[Items in a dataset]
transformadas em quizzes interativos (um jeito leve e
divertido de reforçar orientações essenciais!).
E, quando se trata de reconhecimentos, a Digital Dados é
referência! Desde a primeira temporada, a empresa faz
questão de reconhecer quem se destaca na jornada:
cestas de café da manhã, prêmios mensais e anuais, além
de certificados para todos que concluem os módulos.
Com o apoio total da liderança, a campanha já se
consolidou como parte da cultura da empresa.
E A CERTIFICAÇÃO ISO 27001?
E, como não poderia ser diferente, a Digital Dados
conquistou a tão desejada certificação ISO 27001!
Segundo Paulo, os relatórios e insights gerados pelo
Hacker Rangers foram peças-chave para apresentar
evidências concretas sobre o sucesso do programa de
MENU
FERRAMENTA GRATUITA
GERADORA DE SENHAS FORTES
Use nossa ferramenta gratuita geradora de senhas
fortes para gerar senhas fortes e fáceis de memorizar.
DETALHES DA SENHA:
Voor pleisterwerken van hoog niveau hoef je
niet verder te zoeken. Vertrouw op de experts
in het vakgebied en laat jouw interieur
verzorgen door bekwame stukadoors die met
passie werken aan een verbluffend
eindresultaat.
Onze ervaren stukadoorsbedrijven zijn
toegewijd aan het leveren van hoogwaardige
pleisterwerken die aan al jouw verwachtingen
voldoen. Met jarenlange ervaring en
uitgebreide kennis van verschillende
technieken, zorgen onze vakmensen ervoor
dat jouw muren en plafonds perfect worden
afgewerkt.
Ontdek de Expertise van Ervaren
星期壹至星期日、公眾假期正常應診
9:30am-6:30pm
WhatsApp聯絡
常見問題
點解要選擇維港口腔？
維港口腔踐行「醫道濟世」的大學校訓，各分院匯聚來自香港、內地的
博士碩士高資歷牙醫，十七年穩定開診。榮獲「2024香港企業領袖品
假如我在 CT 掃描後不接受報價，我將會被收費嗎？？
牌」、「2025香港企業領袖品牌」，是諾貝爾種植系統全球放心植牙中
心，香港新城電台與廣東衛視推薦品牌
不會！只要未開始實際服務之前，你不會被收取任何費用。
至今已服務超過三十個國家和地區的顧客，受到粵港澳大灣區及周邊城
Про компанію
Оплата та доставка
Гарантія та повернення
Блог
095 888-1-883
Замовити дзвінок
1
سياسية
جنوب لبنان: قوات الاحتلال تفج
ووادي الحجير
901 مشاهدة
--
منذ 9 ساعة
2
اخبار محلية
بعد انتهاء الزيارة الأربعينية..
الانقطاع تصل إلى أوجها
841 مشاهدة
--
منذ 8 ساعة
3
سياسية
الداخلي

Work task:
Show each line of the material that contains the word "empresa".

Result for this exercise:
referência! Desde a primeira temporada, a empresa faz
consolidou como parte da cultura da empresa.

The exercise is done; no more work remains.